In Szibd, the conclusion was that the corresponding applicant's application for leave to appeal was misconceived and inappropriate in circumstances where he hadn't first made an application to set aside the decision under the relevant rule of the Federal Magistrates Court Rules. That applicant had failed to attend at the hearing. The judgment of Reeves J is helpful.

A recent appeal court decision of considerable assistance and to similar effect is Adams v Cronin (Unreported, Supreme Court of Victoria, Court of Appeal, 6 September 1996).  Of all of the authorities mentioned, in my opinion Brown v Fraser is the most pertinent because only it involves the entry of a judgment against a defendant who didn't appear at the trial.  Mr Higgins, appearing in support of that appeal, submitted, "The learned Judge has given a judgment not warranted by the Statement of Claim.  The proper course is an appeal to this court.  In Vint v Hudspith, the plaintiffs did not appear.  It is a different matter when the defendants do not appear.  They are unwillingly dragged into court.  No case is cited in which appeal was disallowed."

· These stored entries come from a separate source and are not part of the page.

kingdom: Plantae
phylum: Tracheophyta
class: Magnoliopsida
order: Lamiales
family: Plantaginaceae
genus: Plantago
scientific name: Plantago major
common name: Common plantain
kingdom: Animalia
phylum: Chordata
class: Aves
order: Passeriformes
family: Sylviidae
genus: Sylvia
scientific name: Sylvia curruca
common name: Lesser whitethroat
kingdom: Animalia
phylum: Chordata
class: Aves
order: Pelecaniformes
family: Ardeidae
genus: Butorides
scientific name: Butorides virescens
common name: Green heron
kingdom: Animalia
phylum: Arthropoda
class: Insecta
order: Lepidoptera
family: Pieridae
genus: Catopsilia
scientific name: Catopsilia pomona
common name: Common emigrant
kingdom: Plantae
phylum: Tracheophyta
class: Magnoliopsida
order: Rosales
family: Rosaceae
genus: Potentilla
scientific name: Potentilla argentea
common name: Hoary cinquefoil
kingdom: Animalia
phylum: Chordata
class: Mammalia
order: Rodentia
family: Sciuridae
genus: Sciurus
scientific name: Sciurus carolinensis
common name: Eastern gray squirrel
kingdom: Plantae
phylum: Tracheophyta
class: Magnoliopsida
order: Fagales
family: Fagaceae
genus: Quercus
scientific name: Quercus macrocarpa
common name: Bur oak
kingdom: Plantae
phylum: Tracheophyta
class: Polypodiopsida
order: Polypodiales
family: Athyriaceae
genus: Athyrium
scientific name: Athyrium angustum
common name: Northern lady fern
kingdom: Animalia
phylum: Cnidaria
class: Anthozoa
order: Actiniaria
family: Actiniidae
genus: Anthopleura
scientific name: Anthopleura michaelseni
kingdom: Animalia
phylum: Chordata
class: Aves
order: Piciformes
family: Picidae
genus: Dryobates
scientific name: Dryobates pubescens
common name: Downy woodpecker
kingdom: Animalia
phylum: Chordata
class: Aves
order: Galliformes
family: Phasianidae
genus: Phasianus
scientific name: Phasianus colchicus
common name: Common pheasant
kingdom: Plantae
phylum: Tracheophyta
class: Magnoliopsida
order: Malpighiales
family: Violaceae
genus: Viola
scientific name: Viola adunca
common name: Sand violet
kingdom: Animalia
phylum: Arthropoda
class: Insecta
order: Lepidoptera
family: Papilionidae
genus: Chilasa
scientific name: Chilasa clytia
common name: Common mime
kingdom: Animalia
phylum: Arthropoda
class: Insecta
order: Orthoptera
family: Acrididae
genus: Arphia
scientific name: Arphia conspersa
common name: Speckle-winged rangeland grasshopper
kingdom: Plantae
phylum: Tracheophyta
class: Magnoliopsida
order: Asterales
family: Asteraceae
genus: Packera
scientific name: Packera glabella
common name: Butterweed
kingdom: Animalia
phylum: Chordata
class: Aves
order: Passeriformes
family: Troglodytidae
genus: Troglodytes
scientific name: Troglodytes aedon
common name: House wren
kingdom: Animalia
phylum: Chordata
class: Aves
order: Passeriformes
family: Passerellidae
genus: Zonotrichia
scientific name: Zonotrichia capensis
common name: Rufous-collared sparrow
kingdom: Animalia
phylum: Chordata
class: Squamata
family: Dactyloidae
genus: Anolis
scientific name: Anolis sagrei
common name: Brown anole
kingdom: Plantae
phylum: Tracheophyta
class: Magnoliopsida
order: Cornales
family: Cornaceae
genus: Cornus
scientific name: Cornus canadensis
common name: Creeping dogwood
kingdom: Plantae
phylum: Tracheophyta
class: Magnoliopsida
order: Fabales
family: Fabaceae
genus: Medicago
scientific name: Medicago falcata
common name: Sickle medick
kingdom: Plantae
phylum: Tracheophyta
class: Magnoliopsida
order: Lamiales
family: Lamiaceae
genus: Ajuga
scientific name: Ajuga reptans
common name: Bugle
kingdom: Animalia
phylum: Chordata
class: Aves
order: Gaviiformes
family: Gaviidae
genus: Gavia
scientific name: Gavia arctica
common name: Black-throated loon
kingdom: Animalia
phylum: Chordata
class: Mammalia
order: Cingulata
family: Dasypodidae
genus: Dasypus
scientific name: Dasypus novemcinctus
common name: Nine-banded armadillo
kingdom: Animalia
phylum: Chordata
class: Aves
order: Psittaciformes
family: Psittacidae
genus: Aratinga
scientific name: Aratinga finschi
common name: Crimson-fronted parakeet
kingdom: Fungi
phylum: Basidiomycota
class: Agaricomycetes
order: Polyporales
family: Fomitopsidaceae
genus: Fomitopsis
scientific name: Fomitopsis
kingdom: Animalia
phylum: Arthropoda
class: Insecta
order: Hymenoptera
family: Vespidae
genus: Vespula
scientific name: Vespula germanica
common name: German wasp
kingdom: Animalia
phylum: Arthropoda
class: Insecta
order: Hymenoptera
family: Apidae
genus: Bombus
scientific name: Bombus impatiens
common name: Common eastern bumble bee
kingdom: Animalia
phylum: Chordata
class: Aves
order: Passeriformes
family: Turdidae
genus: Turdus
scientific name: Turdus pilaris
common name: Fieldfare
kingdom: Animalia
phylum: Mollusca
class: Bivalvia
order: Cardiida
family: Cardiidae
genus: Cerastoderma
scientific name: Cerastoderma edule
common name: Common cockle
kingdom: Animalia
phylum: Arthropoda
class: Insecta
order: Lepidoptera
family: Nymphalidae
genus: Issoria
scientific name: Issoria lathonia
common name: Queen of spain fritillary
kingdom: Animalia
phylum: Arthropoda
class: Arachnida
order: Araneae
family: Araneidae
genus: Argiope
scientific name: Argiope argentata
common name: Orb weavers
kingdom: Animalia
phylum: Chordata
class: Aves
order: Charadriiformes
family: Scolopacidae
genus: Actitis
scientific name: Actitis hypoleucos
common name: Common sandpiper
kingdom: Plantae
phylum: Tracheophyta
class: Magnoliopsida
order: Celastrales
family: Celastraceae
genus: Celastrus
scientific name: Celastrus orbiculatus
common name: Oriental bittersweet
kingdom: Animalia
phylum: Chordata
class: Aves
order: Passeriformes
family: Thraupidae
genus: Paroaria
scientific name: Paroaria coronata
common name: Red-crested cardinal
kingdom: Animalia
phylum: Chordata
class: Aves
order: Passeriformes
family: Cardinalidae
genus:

I have always been strongly of the view that the situations of plaintiffs and defendants in circumstances like the present are very different and that as Mr Higgins submitted, the court ought to show "a tenderness towards the defendant who fails to appear at trial".  Nonetheless, the outcome in Brown v Fraser was that the appeal was struck out with costs. 

Reasons advanced by Mr Stobie for not adopting that course here include that the appeal is not simply against the judgment, it's also an appeal against the refusal of an adjournment.  It's difficult to find from the transcript that an adjournment, which on the day wasn't requested because no‑one turned up, actually was refused. 

Mr Stobie's next argument is that the judgment was pronounced on no evidence.  That may or may not vitiate it.  I don't think it provides a reason for encouraging the appellant to invoke the processes of this court, which is likely to involve both greater delay and expense, rather than pursue the remedies that were available in the Magistrates Court.

The further reason advanced by Mr Stobie is that it's not clear that this is a case of a judgment under Rule 476 at all. Although the rule wasn't mentioned, I think that it is inevitably a judgment, if not under Rule 476, then under the equivalent previous practice which his Honour may well have had in mind (in the UCPR regime, Rule 476 in the one that appeal in the circumstances. I have no doubt that sub-rule (4) became applicable.) As Mr Smith says, it may or may not be the case that evidence has to be called in the ordinary way. This may be a potent point available to the appellant but I'm of the firm view that it ought to be tested first in the Magistrates Court, rather than here.

In recent times, there's evidenced in all sorts of ways a strong policy that litigants ought to have their issues resolved in the court at the lowest point in the judicial hierarchy which is available.

For those reasons, I think this appeal ought to be struck out with costs.

...

HIS HONOUR:  The appeal is struck out with costs to be assessed on the indemnity basis from the 15th of February 2010, when the supplementary outline made it clear to the appellant that its procedure would be challenged.